== WHAT IS ASKED ==
Reproduce the items below word for word, starting at the very first line and ending with the line that contains "അബേദ്നെഗോയെയും", with both of those lines included.

──────

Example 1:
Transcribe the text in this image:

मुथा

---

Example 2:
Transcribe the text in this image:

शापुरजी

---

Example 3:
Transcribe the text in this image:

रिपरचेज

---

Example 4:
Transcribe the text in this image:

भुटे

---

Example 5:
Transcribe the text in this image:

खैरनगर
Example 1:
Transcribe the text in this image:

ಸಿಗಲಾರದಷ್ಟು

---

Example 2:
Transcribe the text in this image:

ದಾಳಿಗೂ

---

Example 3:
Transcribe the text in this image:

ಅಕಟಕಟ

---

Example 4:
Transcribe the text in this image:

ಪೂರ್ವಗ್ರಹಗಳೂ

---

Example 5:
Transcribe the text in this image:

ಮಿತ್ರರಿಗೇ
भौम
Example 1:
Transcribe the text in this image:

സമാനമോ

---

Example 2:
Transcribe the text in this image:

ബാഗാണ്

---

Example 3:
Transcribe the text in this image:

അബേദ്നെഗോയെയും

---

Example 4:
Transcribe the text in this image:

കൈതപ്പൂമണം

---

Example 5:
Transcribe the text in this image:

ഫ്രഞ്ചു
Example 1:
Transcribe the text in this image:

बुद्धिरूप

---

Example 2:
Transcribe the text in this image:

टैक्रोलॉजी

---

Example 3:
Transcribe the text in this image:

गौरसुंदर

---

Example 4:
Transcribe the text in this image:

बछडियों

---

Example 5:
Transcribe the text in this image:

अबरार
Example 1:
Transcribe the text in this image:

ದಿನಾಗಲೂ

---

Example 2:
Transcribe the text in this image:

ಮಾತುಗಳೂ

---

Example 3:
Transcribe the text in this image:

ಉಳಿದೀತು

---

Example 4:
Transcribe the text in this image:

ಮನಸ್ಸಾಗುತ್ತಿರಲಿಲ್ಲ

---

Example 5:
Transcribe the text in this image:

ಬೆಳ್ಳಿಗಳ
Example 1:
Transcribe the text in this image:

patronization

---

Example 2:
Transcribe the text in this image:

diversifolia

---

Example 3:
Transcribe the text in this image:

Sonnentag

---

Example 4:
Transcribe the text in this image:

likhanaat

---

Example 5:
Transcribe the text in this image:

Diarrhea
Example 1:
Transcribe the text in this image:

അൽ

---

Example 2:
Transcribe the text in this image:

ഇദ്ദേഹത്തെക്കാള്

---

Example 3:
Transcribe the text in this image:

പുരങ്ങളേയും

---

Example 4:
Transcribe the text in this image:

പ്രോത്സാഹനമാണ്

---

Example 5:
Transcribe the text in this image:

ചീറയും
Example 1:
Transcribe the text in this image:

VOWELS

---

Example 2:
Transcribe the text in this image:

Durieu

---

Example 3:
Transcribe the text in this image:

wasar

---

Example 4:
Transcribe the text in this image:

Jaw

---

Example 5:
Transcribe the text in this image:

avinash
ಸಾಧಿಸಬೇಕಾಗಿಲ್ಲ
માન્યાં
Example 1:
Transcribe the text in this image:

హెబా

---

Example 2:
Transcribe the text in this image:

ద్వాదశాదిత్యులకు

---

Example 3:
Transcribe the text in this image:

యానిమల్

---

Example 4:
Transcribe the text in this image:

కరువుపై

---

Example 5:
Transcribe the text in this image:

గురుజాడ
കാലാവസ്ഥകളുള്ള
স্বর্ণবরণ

──────

== FINAL ANSWER ==
Example 1:
Transcribe the text in this image:

मुथा

---

Example 2:
Transcribe the text in this image:

शापुरजी

---

Example 3:
Transcribe the text in this image:

रिपरचेज

---

Example 4:
Transcribe the text in this image:

भुटे

---

Example 5:
Transcribe the text in this image:

खैरनगर
Example 1:
Transcribe the text in this image:

ಸಿಗಲಾರದಷ್ಟು

---

Example 2:
Transcribe the text in this image:

ದಾಳಿಗೂ

---

Example 3:
Transcribe the text in this image:

ಅಕಟಕಟ

---

Example 4:
Transcribe the text in this image:

ಪೂರ್ವಗ್ರಹಗಳೂ

---

Example 5:
Transcribe the text in this image:

ಮಿತ್ರರಿಗೇ
भौम
Example 1:
Transcribe the text in this image:

സമാനമോ

---

Example 2:
Transcribe the text in this image:

ബാഗാണ്

---

Example 3:
Transcribe the text in this image:

അബേദ്നെഗോയെയും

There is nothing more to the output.